Crates using deprecated features: foo, bar
Crates with security vulnerabilities: bar vx.y.z (see ... for details)

This would allow us to print out some useful information about non-fatal problems with the build without turning it into a massive scroll of things you have no control over. Of course, --verbose would provide the complete details.

Notification is the means, and weeding out vulnerable crates is the goal/motivation. I've updated the section here: Update motivation · untitaker/rfcs@5a06156 · GitHub

The idea behind that behavior is: Better mark too many crates as vulnerable than too few. I imagine that enumerating every single concrete version that has been vulnerable to be either tedious or error-prone, or both (i.e. I could imaging to forget a specific bugfix release in my enumeration because I forgot that it existed).
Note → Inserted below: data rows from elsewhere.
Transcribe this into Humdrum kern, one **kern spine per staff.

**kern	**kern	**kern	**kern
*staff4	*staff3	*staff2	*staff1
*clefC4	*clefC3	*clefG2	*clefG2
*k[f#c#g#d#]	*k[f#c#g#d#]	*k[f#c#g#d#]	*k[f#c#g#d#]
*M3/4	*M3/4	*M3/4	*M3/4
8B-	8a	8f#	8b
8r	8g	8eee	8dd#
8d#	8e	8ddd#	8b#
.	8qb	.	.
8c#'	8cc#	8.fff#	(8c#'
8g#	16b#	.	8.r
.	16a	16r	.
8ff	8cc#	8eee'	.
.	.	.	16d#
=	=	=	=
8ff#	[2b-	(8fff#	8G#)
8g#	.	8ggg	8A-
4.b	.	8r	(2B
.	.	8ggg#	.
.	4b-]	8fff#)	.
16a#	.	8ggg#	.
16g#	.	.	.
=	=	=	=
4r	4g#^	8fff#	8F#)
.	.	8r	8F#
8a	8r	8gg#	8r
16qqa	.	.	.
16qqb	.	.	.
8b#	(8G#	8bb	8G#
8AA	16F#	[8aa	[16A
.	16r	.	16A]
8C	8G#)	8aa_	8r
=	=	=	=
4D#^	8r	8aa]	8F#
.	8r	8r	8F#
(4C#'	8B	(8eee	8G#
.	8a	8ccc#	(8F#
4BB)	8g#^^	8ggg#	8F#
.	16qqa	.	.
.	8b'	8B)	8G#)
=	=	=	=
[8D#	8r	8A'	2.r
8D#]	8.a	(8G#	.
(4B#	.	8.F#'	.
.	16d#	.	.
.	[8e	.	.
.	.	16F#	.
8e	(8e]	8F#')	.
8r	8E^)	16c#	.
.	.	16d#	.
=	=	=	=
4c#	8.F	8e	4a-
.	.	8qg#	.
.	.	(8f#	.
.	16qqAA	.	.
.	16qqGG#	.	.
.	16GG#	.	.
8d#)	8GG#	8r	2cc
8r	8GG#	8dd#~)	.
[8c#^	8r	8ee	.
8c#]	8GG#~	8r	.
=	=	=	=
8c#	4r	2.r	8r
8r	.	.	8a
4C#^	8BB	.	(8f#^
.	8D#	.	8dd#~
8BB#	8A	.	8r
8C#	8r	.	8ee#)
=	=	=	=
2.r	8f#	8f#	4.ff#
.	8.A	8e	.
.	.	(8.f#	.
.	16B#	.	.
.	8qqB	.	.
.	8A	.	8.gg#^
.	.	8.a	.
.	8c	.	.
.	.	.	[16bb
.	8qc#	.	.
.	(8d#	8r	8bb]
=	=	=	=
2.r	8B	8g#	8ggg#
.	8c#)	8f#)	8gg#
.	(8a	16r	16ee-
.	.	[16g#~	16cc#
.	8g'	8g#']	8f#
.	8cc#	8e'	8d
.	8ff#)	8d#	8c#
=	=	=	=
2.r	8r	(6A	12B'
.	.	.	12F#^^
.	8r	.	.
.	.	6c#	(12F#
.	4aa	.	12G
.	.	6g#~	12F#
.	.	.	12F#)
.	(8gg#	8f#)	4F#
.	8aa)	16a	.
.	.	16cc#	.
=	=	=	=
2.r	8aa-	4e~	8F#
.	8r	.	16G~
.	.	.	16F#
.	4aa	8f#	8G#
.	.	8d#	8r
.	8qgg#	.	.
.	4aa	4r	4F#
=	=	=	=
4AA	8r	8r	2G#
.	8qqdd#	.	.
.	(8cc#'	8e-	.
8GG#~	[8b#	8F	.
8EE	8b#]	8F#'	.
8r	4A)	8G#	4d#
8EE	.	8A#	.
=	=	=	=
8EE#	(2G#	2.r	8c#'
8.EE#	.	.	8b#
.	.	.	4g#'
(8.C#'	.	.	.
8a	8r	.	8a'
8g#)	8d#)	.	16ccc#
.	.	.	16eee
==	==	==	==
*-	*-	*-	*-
The workflow I imagined is:

  • Run cargo advisory without any args.
  • Edit out the versions that are not affected in the advisory file and submit
  • Release new versions that are not vulnerable.

What about a hybrid? Try to use $EDITOR if it exists (don't fiddle around much with fallbacks such as trying a set of common editor names like it is sometimes done), dump a file if it doesn't.

I don't know how the situation looks under Windows, but under POSIX it appears fairly easy once you've found an appropriate editor command. Terminal settings e.g. are supposed to be restored by the editor.

Here we go: Allow optional keys to be absent · untitaker/rfcs@fa78731 · GitHub

This has been proposed at [pre-RFC] Security advisories as part of crates.io metadata - #6 by troplin

I feel like those situations are not comparable as deprecations are much more common (by orders of magnitude!) than security advisories. I simply don't expect advisories to be so common such that developers would be conditioned to ignore them.

I would agree that the "regardless of whether this package is already compiled, downloaded, ..." part is too disruptive though.

@bascule suggested to create an option that makes warnings errors instead. Is that more acceptable? Note my follow-up questions in that thread for which I haven't found a good answer:


I mean "any vulnerable version that matches the version requirements", see also [pre-RFC] Security advisories as part of crates.io metadata - #10 by lifthrasiir

I don't know what you mean by this. Are you saying that allow-vulnerable should affect behavior of publish? This is already my intention.